• _Required work_
Rewrite the data as a Markdown table with the columns "No." and "Line", beginning at the start of the data and continuing through the line that contains "right hip: (28, 82, -3)", omitting blank lines. Leave the pictures out of the answer.

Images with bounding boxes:

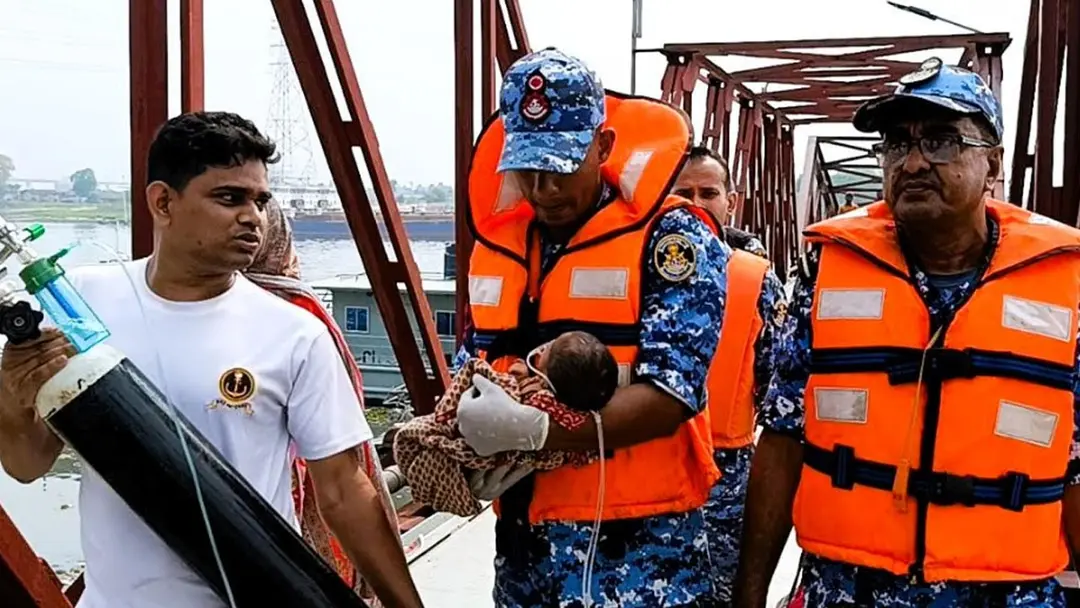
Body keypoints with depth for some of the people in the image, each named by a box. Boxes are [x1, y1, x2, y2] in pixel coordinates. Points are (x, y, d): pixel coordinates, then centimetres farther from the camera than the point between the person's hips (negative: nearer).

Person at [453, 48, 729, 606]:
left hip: (637, 544, -5)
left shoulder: (669, 237, -10)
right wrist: (442, 437, -4)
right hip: (523, 537, 6)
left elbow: (671, 393, -18)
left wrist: (535, 431, -27)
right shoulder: (495, 245, 8)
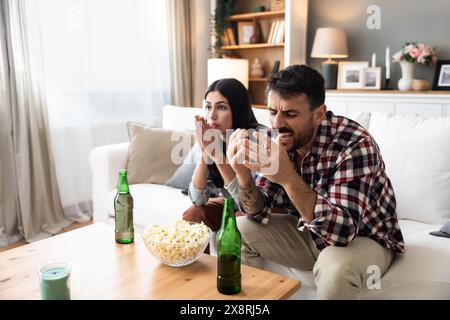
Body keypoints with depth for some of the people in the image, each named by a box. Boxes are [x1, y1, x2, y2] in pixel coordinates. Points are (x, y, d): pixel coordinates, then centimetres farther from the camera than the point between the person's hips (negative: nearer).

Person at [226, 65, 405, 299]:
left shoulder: (355, 145, -29)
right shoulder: (278, 140, -12)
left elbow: (342, 230, -37)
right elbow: (258, 213, -9)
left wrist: (288, 178, -46)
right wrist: (242, 174, -28)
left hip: (363, 239, -5)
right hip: (310, 232, 5)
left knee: (336, 265, -36)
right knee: (239, 229, -8)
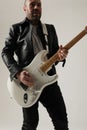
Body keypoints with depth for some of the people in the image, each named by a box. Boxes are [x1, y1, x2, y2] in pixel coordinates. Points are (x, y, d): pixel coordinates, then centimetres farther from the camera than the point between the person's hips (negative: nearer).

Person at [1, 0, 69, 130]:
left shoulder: (50, 29, 16)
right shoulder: (16, 28, 5)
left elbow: (55, 51, 16)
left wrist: (60, 56, -10)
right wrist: (18, 73, -16)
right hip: (28, 82, -3)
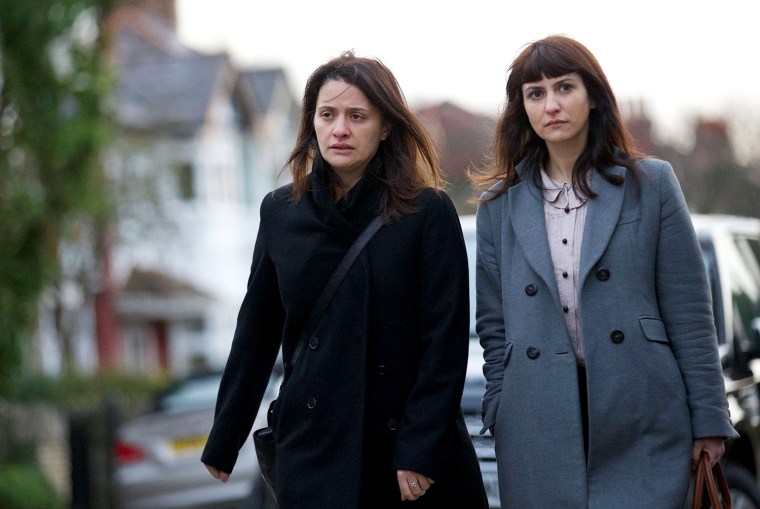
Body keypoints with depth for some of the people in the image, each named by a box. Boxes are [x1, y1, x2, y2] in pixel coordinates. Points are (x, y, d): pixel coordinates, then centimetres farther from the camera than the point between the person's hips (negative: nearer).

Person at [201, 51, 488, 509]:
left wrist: (421, 453, -13)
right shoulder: (281, 212, 6)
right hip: (313, 450, 2)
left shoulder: (428, 213, -5)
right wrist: (223, 442, 13)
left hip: (409, 451, -2)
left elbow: (445, 342, -8)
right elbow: (256, 333, 12)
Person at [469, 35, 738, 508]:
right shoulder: (500, 203, 10)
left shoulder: (650, 184, 4)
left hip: (641, 428, -2)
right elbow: (494, 325, 13)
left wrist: (708, 418, -1)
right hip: (539, 438, 2)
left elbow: (689, 313, 2)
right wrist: (499, 417, 7)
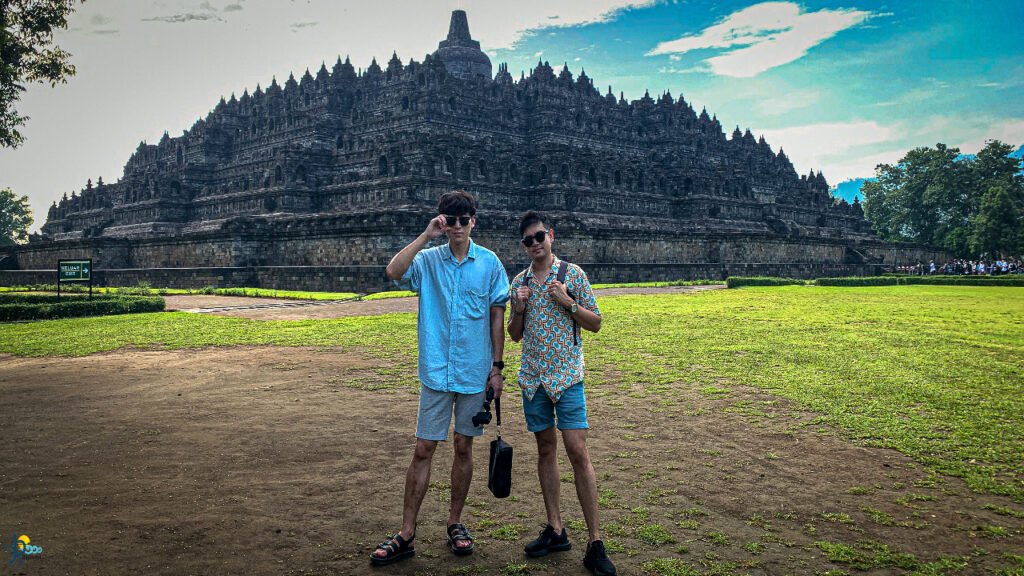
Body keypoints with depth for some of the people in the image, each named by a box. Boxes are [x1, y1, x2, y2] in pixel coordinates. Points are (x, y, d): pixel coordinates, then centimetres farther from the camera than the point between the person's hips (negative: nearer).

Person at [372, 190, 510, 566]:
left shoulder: (489, 263, 0)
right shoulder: (428, 260, 0)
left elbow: (497, 316, 3)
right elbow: (394, 271, -20)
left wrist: (497, 366, 0)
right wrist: (427, 235, -21)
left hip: (475, 373, 0)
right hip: (436, 371, 0)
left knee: (464, 448, 10)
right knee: (423, 450, 2)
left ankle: (455, 523, 26)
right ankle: (406, 535, 10)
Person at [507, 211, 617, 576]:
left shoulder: (572, 274, -1)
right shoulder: (519, 282, 9)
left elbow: (595, 323, 0)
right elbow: (514, 335, 14)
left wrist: (567, 302, -15)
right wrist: (519, 309, -5)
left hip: (567, 375, -4)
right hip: (533, 377, 4)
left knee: (578, 452, -9)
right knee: (546, 449, 10)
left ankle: (595, 543, -4)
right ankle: (555, 529, 20)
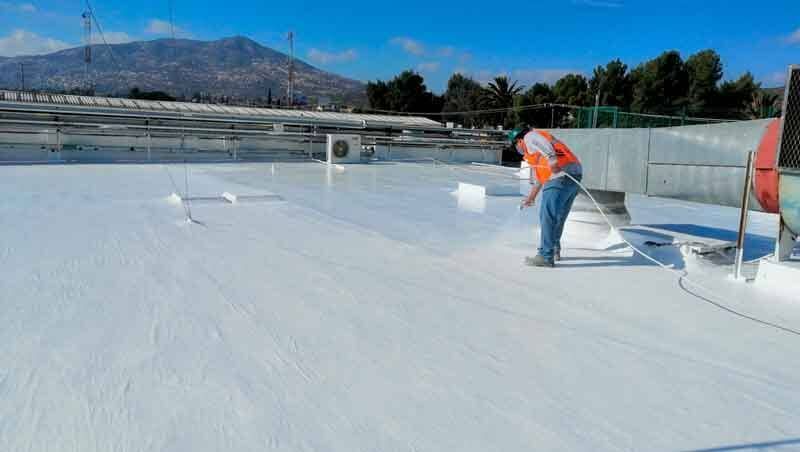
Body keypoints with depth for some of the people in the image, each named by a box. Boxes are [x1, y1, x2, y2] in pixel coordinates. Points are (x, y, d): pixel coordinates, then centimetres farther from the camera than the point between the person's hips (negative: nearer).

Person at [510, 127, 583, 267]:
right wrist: (531, 198, 54)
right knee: (558, 217, 19)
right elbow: (538, 179, 44)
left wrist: (552, 159, -31)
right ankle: (555, 250, 31)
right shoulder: (532, 150, 36)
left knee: (548, 216, -10)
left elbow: (544, 144, -15)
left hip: (560, 175, -10)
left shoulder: (530, 136, 9)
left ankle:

• _Result below_
| No. | Line |
|---|---|
| 1 | Body keypoints with depth for some of the people in the image, each named by a box. Boxes are [x1, y1, x2, y2] in pixel coordinates. Points are (x, y, d): pixel coordinates, then centimetres farther from the camera than the point between the person's hips (negative: nearer). |
| 2 | Person at [453, 48, 729, 606]: |
| 3 | left hip: (637, 544, -5) |
| 4 | left shoulder: (669, 237, -10) |
| 5 | right wrist: (442, 437, -4) |
| 6 | right hip: (523, 537, 6) |
| 7 | left elbow: (671, 393, -18) |
| 8 | left wrist: (535, 431, -27) |
| 9 | right shoulder: (495, 245, 8) |
| 10 | Body keypoints with depth for some of the people in the image, each named by a box. Boxes are [x1, y1, x2, y2] in pixel coordinates. Points are (x, y, d): pixel coordinates, then centimetres farther from the camera than the point between the person's hips (negative: nearer). |
| 11 | Person at [226, 65, 405, 299]: |
| 12 | left shoulder: (355, 145, -29) |
| 13 | right shoulder: (278, 140, -12) |
| 14 | left elbow: (342, 230, -37) |
| 15 | right elbow: (258, 213, -9) |
| 16 | left wrist: (288, 178, -46) |
| 17 | right wrist: (242, 174, -28) |
| 18 | left hip: (363, 239, -5) |
| 19 | right hip: (310, 232, 5) |
| 20 | left knee: (336, 265, -36) |
| 21 | right knee: (239, 229, -8) |
| 22 | Body keypoints with depth for some of the people in the image, each named by a box. Boxes are [x1, y1, x2, y2] in pixel coordinates. Points are (x, y, d): pixel coordinates, then centimetres farther from the camera than the point between the person's hips (negative: nearer). |
| 23 | Person at [1, 0, 69, 130]: |
| 24 | left shoulder: (50, 29, 16) |
| 25 | right shoulder: (16, 28, 5) |
| 26 | left elbow: (55, 51, 16) |
| 27 | left wrist: (60, 56, -10) |
| 28 | right wrist: (18, 73, -16) |
| 29 | right hip: (28, 82, -3) |